This project implements Reinforcement Learning (RL) algorithms to train a model to play Flappy Bird game. The code is designed to provide a demonstration of Q-learning in action, showcasing how an agent learns to navigate and improve its performance in the Flappy Bird environment.
The SmartFlappyBird
class is the main component of this project, incorporating the Q-learning algorithm to train an agent to play Flappy Bird. The game environment is provided by the flappy_bird_gym
library, and the core RL functions are implemented in the main file.

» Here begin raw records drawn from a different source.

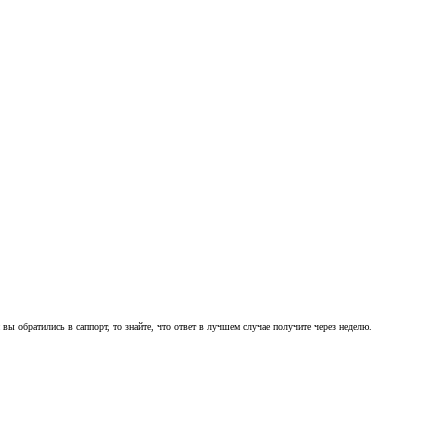
ы обратились в саппорт, то знайте, что ответ в лучшем случае получите через неделю.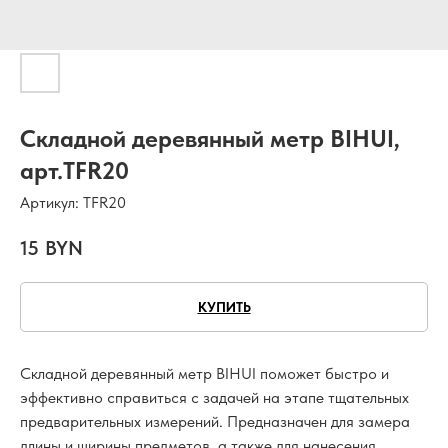
Складной деревянный метр BIHUI,
арт.TFR20
Артикул:
TFR20
15
BYN
КУПИТЬ
Складной деревянный метр BIHUI поможет быстро и
эффективно справиться с задачей на этапе тщательных
предварительных измерений. Предназначен для замера
длины и ширины предметов, а также для нанесения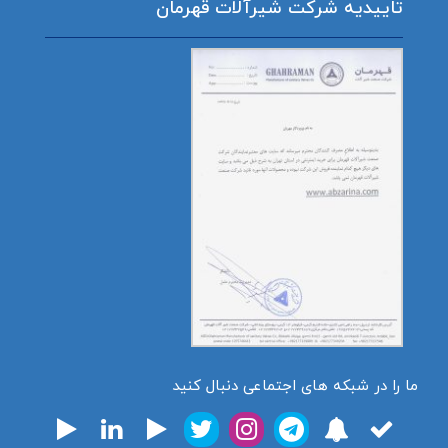
تاییدیه شرکت شیرآلات قهرمان
ما را در شبکه های اجتماعی دنبال کنید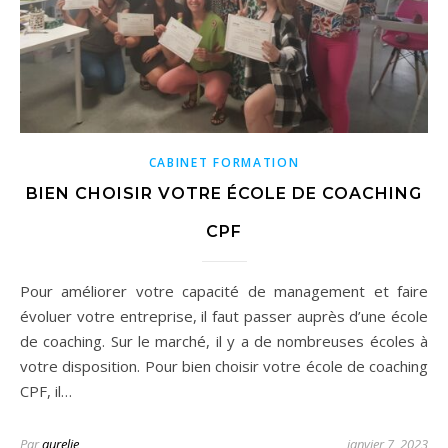
CABINET FORMATION
BIEN CHOISIR VOTRE ÉCOLE DE COACHING
CPF
Pour améliorer votre capacité de management et faire
évoluer votre entreprise, il faut passer auprès d’une école
de coaching. Sur le marché, il y a de nombreuses écoles à
votre disposition. Pour bien choisir votre école de coaching
CPF, il…
Par
aurelie
janvier 7, 2023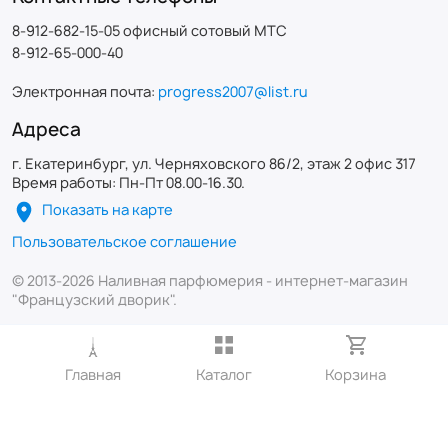
8-912-682-15-05 офисный сотовый МТС
8-912-65-000-40
Электронная почта:
progress2007@list.ru
Адреса
г. Екатеринбург, ул. Черняховского 86/2, этаж 2 офис 317
Время работы: Пн-Пт 08.00-16.30.
Показать на карте
Пользовательское соглашение
© 2013-2026 Наливная парфюмерия - интернет-магазин
"Французский дворик".
Главная
Каталог
Корзина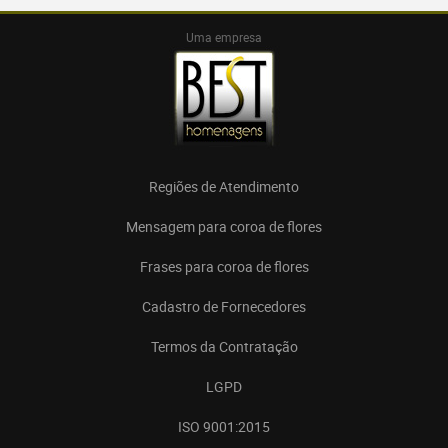
Uma empresa
Regiões de Atendimento
Mensagem para coroa de flores
Frases para coroa de flores
Cadastro de Fornecedores
Termos da Contratação
LGPD
ISO 9001:2015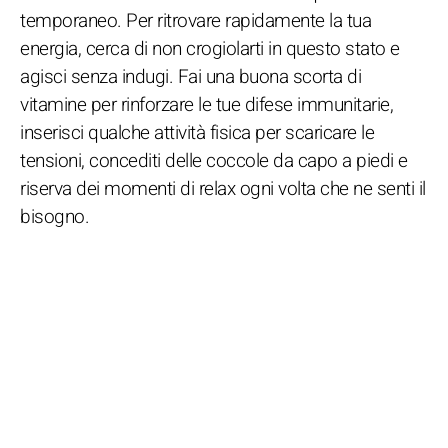
temporaneo. Per ritrovare rapidamente la tua
energia, cerca di non crogiolarti in questo stato e
agisci senza indugi. Fai una buona scorta di
vitamine per rinforzare le tue difese immunitarie,
inserisci qualche attività fisica per scaricare le
tensioni, concediti delle coccole da capo a piedi e
riserva dei momenti di relax ogni volta che ne senti il
bisogno.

To run the project, follow these steps:
-
Clone the repository:
git clone https://github.com/mobinbr/RL_flappy_bird
-
Navigate to the project directory:
cd RL_flappy_bird
I suggest creating a virtual environment before proceeding with the following steps to mitigate potential issues.
-
Install the required dependencies:
pip install -r requirements.txt
Run the SmartFlappyBird class by executing the main file:
python main.py
This will initiate the training process for the specified number of iterations; wait for a few seconds (30 seconds or more for training)
you can speed up the program by lowering the FPS.
After training, the model will run in the Flappy Bird environment to demonstrate its learned behavior.
The Q-learning algorithm is implemented in the SmartFlappyBird
class. Key components include:
-
Q-values: The Q-values are stored in a Counter, and the Q-learning formula is used to update these values during training.
-
Policy Function: The
policy
method determines the action to be taken based on the current state, either by exploiting the learned Q-values or by choosing a random action with a certain probability. -
Reward Function: The
compute_reward
method calculates the reward for a given action, encouraging the agent to learn optimal strategies for maximizing its score. -
Training Loop: The
run_with_policy
method is responsible for training the model using the Q-learning algorithm. Therun_with_no_policy
method demonstrates the model's performance after training.
Adjust the parameters in the SmartFlappyBird class and the bird speed to customize the training process. Experiment with hyperparameters such as epsilon, alpha, and lambda to observe their impact on the agent's learning.